His first obstacle was to conquer a 27-mile hike up the French Pyrenees at five in the morning. He successfully reached the other side, but not without an alarming realization.
“I did a lot of exercising and training beforehand—at least I thought I did. But it definitely wasn’t enough. I was really sore for the first week and a half,” Barrick said.
Six months before taking off for France, Barrick began a workout routine that consisted of circuit training, weight lifting, and running three to five miles at least three times a week. Unfortunately, the running endurance didn’t transfer to long-distance hiking as well as he’d hoped.
“In hindsight if I were to change my preparation it would have probably been smart to get a 25 to 30 pound pack and walk for 10 to 15 miles uphill and downhill,” Barrick said.

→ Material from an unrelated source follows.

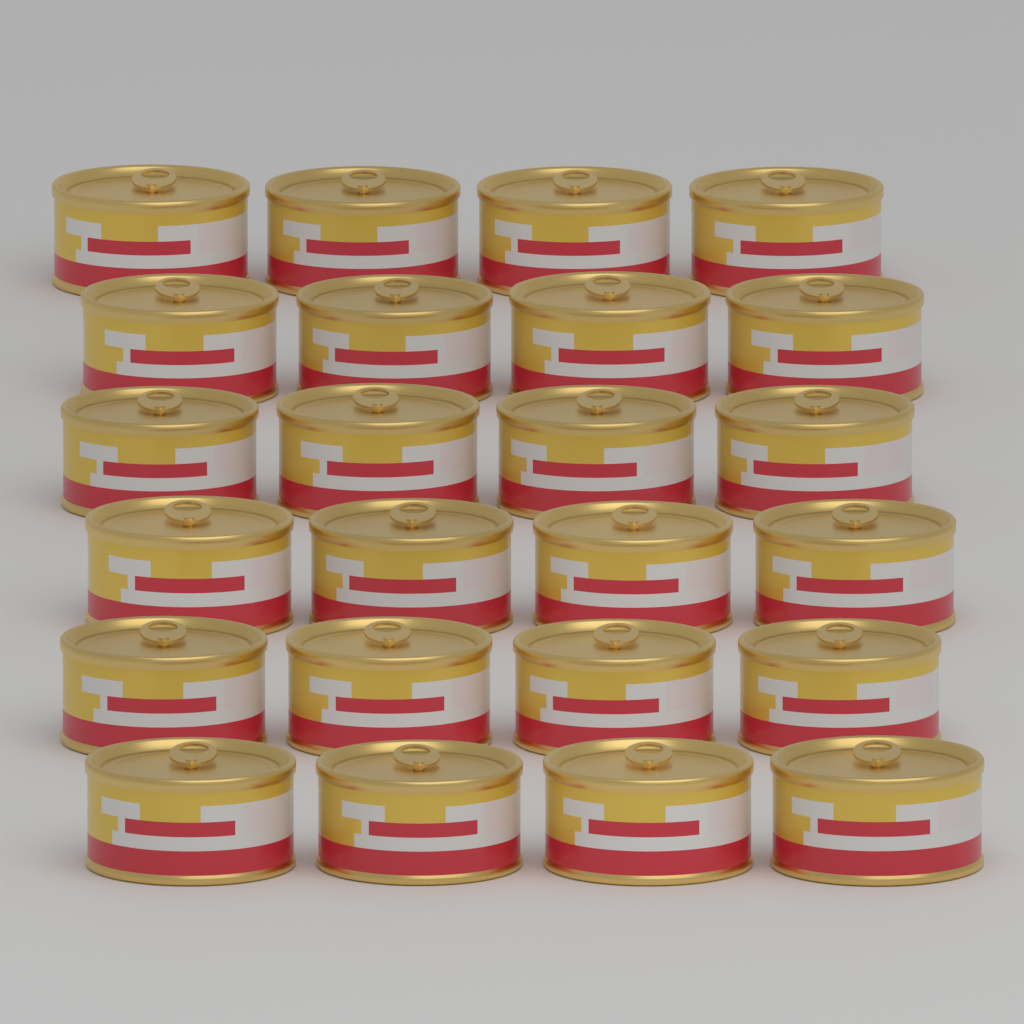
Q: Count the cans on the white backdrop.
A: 24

Only a week into the hike and already Barrick started to feel his body wear away. His feet began to blister and his knees ached painfully. Barrick had to cope with challenging terrain, injuries, and the seed of doubt the searing sun cruelly nurtured.
“There was one point where I did 42 miles in one day, by myself, in weather that was well over 100 degrees. My knee was really injured at that point and my feet were killing me,” Barrick said. “That moment was definitely a wakeup call and I realized it was going to be a lot harder than I first thought it was going to be.”
Before leaving for Europe, Barrick gathered a number of pledges to fundraise for the Special Olympics. One of the agreed-upon conditions was for Barrick to complete the trail by foot, which meant that horses, buses, and cars would be only things to glance at as they passed by, or avoid, as they barreled towards him.
On one of the trails, Barrick was nearly hit by a car, forcing him to jump out of the way and into a ditch on the side of the road. The fall hurt Barrick’s back, which became another nagging injury that he would have to deal with.
To make matters worse, Barrick said he was often tempted by some of the friends he made on the trail to take a bus ride with them to the next stop, assuring him that people back home would never find out.
“A lot of people got injured on the way and they would just take a bus or a taxi to the next town, but I couldn’t do that. Well, I guess I could’ve done it, but I chose not to because I was doing the fundraiser and I don’t think it would’ve sat right with me,” Barrick said. “But it was really difficult to see people whose injuries weren’t as bad as mine taking two or three days off at a time and being able to take a bus.”
But Barrick marched on every morning no later than 5 a.m., through steep hills, dark dense jungles, under rainy weather—which he “welcomed as relief.” In the torrid deserts, the temperature reached up to 110 degrees, and the “monotony of the road” severely affected his mind.
“Surprisingly the flat land was the hardest because that’s when the heat was the hottest,” Barrick explained. “You would go for hours on end, not seeing anything in sight, the monotony of the flat road and the 100-degree weather was hard to deal with.
“The days you would have a trail where it was totally at an incline or walk through hills that went up and down, surprisingly made it a little easier. It was still hard, but as far as the mental aspect, every mile that was a little different made it go by faster.”
With his bleeding feet, a wobbly knee, and an aching back, Barrick finally entered the grounds of Santiago de Compostela on July 31. According to Barrick, many people who walked the trail and got tired could just stop walking and take an hour-long taxi ride to their homes, but for Cooper, that was not an option.
For all the money he had raised and all the people waiting back home expecting his success, including his brother Cameron, he couldn’t stop.
“I knew that the injuries were going to heal eventually and that the soreness was going to go away. I kept telling myself that it was only five weeks of pain, that I had to deal with it, and that everyday, every mile, I was getting a little closer,” Barrick explained.
“Knowing that I was doing this for the ‘Camino4Cameron’ fundraiser, knowing that I was doing it for my little brother, and that I had all these people counting on me, helped push me through. I would’ve hated to look back knowing I quit just because my foot hurt,” he said.